In the spring of 2012, Barrett asked students from her freshman seminar on dreams whether they were interested in helping analyze the work. Five — Angela Oh, Jasmine Panton, Zach Sogolow, Malcolm Grayson, and Melanie Justiniano — jumped at the chance. Over the next few months, they read through the journals, coding them for common elements, and then conducted a statistical analysis.

What struck Barrett is that the dreams more closely resemble those of prison inmates than those of soldiers who have experienced battlefield trauma. Barrett said that difference likely reflects the fact that Germans treated the captured officers relatively well, according to the Geneva Conventions, and that the men were captured early in the war, during the brief Battle of France, and so didn’t see a lot of combat. It’s likely that many were on their first action.
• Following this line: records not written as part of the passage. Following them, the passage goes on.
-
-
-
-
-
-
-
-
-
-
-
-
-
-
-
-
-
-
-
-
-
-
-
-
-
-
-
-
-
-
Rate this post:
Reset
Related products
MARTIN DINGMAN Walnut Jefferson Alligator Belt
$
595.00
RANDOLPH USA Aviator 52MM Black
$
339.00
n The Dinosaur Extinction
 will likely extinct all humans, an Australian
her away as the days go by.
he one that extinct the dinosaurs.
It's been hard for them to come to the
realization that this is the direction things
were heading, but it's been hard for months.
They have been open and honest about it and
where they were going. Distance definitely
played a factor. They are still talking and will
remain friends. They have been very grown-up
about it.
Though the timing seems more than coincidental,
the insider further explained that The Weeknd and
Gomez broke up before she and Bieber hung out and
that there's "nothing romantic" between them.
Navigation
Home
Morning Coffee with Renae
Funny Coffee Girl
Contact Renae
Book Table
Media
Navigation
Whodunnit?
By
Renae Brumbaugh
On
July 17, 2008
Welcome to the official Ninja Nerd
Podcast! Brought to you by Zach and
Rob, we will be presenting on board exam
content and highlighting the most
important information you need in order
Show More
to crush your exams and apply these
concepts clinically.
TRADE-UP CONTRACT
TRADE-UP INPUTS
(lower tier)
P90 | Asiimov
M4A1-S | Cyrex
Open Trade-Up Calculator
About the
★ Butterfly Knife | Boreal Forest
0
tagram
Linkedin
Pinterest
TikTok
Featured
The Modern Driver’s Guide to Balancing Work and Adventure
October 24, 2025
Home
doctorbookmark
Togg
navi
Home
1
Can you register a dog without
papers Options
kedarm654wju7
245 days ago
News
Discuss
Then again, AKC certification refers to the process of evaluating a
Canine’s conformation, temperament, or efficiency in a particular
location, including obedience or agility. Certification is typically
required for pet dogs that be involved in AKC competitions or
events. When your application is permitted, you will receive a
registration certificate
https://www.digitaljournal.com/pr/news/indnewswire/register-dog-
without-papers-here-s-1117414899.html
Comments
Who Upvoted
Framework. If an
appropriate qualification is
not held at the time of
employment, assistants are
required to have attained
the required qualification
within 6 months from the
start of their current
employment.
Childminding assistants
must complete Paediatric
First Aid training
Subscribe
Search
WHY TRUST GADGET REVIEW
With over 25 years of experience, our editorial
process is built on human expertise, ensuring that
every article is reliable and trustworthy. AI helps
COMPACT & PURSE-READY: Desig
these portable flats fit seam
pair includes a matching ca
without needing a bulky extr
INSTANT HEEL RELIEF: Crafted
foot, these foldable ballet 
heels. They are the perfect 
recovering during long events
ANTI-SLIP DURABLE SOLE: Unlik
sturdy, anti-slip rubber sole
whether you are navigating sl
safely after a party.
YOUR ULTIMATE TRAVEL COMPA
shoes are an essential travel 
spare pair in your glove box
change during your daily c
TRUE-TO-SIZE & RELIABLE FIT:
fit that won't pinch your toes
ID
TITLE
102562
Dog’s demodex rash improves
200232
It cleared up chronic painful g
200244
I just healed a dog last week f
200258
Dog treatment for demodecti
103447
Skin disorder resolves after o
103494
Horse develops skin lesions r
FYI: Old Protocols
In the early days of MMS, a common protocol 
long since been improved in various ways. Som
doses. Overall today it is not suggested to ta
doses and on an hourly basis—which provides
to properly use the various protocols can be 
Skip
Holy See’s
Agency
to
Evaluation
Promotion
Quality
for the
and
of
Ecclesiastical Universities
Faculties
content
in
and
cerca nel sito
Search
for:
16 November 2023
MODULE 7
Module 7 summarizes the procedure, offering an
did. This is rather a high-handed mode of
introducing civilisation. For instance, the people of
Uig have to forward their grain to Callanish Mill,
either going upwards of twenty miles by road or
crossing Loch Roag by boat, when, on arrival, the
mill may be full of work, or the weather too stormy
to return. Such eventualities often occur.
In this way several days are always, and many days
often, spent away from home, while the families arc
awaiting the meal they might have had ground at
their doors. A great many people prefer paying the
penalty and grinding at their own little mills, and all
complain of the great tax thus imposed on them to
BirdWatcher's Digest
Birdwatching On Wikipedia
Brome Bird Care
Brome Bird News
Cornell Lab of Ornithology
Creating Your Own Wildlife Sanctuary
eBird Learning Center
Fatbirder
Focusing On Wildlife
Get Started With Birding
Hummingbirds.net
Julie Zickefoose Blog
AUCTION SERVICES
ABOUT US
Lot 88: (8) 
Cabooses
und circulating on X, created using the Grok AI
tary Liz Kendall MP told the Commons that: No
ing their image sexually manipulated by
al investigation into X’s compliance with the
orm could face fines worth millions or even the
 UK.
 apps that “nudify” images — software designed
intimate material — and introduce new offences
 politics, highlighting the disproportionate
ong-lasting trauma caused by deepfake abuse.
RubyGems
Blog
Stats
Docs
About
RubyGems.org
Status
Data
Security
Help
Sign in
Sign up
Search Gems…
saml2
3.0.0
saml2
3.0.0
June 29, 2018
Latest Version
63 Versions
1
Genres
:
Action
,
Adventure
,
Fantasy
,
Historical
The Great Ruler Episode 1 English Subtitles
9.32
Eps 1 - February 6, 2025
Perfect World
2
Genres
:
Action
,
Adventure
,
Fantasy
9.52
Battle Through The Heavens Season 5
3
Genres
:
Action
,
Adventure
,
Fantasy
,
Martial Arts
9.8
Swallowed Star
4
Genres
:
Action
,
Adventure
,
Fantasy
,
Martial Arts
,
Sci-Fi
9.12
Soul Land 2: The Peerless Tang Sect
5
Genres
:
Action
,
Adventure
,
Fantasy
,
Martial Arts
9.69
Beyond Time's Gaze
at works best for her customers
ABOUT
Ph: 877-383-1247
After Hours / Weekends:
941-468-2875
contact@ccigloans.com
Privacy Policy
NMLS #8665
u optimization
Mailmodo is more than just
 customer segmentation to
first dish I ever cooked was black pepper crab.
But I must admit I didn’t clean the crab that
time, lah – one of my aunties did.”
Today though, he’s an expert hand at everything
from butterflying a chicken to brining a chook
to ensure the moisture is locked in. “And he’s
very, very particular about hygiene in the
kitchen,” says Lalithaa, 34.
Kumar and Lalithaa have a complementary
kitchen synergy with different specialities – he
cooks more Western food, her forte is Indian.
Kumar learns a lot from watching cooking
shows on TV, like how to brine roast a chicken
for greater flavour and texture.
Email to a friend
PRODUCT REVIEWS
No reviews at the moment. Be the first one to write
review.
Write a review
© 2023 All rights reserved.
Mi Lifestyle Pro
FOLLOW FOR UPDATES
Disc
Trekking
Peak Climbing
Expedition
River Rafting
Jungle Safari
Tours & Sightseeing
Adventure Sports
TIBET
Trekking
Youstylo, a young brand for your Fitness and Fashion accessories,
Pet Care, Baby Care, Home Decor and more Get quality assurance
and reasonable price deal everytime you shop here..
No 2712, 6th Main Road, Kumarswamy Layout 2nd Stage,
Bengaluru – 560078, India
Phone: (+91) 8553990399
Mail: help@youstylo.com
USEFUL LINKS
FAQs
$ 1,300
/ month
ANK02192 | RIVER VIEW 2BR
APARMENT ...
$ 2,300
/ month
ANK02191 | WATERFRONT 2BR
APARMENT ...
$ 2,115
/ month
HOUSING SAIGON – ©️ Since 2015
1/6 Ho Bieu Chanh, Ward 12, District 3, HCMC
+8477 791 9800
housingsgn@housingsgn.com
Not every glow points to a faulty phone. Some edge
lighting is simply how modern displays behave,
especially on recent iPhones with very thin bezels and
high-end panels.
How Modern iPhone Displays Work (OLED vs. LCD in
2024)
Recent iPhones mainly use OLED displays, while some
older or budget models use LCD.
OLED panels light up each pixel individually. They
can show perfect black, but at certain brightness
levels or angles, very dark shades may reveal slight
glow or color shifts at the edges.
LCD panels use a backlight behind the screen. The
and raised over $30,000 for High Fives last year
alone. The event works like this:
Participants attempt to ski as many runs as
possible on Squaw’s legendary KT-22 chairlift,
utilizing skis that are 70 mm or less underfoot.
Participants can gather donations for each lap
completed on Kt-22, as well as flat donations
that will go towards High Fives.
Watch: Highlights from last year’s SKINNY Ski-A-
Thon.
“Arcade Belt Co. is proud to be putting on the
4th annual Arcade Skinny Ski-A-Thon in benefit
“I was surprised that they didn’t look more like other wartime trauma populations,” Barrett said. “It was striking that they did have these features you see in prison dreams. … They’re bored to tears and longing to get out, nostalgic for the people back home.”

Specifically, the dreams showed significantly fewer females, friends, and animal characters and more male, family, and dead characters than those of a standard population described in a 1966 study that is used as a benchmark for dream content. The dreams also showed less aggression, friendliness, sexuality, and striving than are typical.

When the POWs dreams did contain violence, it was often extreme and realistic — battlefield violence, shooting, stabbing, and killing — compared with the standard male population, where dreams of aggression are more frequent but consist of arguing, insulting, and pushing. Sexual dreams also appeared to have been marked by captivity and featured distant, unattainable women, such as the wife of an officer or an aristocrat.

Escape was another feature of the dreams and reflected diverging attitudes toward escape in camp: that it was one’s duty or that it was perilous, and pointless, since the war was unlikely to last long, Barrett said. The records included two members of the Laufen Six, a group of officers who were recaptured after escaping from Laufen and then sent to the prison camp at Colditz, thought by the Germans to be difficult to escape from. Their successful escape from Colditz brought the officers fame, resulting in books, a movie, and a board game based on their exploits.

For the students, now juniors, the study offered an opportunity to engage in in-depth research in a way that is often difficult inside the constraints of a semester, Barrett said. Because the data had already been gathered, the project allowed students to jump right to the analysis stage, giving them real-world experience within a manageable time frame.

Jasmine Panton, a Cabot House junior concentrating in history and literature, said the study allowed her to delve further into her interest in dreams and to highlight an area of dream research that is not well explored.

Many of the 200 to 300 dreams she read and coded were quite sad, Panton said, and the level of intimacy she felt with the men was haunting. The study triggered at least one new dream, in which Panton was in a POW camp herself, being chased but unable to run or scream.

Angela Oh, a Leverett House junior and a neurobiology concentrator, also coded hundreds of dreams and said the experience was like reading a novel, one that offered a very personal picture of the prisoners’ experience.

Oh, who made a presentation on the work with Barrett at the 2012 dream conference, is continuing to pursue her interest in dreams and is working with Barrett on another project, comparing transcripts of sleep-talking episodes with subjects’ recollections of their dreams.

While the Laufen work doesn’t replicate the study Hopkins had envisioned, Barrett said it did have a feeling of reviving something long hidden.

“In a very specific sense, we have not done the study he was going to do, but on the other hand, he put so much effort into collecting these data, and the other men put so much effort into it, it definitely feels like we’re bringing something to fruition that had been dormant.”